### DATA PROVIDED
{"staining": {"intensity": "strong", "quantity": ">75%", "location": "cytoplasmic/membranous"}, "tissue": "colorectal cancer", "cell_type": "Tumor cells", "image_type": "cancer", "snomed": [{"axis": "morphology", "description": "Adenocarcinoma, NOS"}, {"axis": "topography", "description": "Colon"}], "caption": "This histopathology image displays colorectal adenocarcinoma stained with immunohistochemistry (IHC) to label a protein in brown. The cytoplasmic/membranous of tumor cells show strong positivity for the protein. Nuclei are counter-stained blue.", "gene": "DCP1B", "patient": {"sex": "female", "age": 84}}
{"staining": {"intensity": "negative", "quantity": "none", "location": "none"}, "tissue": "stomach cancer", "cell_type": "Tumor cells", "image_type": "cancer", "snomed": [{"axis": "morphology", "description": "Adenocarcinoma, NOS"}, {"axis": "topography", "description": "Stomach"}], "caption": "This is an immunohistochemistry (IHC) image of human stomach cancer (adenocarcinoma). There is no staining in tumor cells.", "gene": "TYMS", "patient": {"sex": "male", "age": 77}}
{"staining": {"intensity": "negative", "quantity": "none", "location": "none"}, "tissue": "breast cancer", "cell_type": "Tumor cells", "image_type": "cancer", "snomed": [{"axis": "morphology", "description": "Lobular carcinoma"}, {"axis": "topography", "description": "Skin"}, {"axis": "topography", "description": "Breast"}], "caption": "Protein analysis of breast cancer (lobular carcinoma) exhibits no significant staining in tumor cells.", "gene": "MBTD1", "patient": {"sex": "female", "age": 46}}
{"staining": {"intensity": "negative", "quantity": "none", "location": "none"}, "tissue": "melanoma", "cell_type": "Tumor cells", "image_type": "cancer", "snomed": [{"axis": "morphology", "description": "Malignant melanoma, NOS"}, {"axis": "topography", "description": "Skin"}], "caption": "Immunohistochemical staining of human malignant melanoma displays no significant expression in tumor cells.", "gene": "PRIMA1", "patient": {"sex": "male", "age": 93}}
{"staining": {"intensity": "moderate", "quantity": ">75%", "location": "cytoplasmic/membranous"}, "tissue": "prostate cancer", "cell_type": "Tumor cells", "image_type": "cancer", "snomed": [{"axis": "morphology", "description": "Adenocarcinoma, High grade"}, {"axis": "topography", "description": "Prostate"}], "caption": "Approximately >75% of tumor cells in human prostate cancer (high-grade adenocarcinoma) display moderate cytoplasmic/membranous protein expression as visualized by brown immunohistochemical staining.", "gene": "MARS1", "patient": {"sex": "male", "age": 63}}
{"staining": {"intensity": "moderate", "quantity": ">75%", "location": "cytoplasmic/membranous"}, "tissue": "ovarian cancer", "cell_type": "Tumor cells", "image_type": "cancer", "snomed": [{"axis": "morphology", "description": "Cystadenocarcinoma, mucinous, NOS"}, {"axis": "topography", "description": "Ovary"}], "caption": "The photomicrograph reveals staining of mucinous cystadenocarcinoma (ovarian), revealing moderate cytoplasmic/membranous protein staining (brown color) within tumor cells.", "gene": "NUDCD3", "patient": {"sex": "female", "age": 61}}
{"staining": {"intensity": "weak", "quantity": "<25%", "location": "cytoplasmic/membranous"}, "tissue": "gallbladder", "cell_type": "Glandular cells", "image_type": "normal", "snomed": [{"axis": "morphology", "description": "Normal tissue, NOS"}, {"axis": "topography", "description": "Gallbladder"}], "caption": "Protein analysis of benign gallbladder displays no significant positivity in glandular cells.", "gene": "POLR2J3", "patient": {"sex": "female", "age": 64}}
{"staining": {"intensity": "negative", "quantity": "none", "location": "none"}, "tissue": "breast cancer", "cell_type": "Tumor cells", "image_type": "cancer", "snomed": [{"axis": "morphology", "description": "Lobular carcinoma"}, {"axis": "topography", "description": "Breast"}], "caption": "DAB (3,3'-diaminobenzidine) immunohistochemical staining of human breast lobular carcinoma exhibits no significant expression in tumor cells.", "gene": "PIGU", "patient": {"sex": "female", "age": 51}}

### INSTRUCTIONS FOR THE TASK
Looking back over the data above, restate word for word the lines that begin at the line with "tumor cells in" and end at the line with "photomicrograph reveals staining", inclusive.

### ANSWER BOX
{"staining": {"intensity": "moderate", "quantity": ">75%", "location": "cytoplasmic/membranous"}, "tissue": "prostate cancer", "cell_type": "Tumor cells", "image_type": "cancer", "snomed": [{"axis": "morphology", "description": "Adenocarcinoma, High grade"}, {"axis": "topography", "description": "Prostate"}], "caption": "Approximately >75% of tumor cells in human prostate cancer (high-grade adenocarcinoma) display moderate cytoplasmic/membranous protein expression as visualized by brown immunohistochemical staining.", "gene": "MARS1", "patient": {"sex": "male", "age": 63}}
{"staining": {"intensity": "moderate", "quantity": ">75%", "location": "cytoplasmic/membranous"}, "tissue": "ovarian cancer", "cell_type": "Tumor cells", "image_type": "cancer", "snomed": [{"axis": "morphology", "description": "Cystadenocarcinoma, mucinous, NOS"}, {"axis": "topography", "description": "Ovary"}], "caption": "The photomicrograph reveals staining of mucinous cystadenocarcinoma (ovarian), revealing moderate cytoplasmic/membranous protein staining (brown color) within tumor cells.", "gene": "NUDCD3", "patient": {"sex": "female", "age": 61}}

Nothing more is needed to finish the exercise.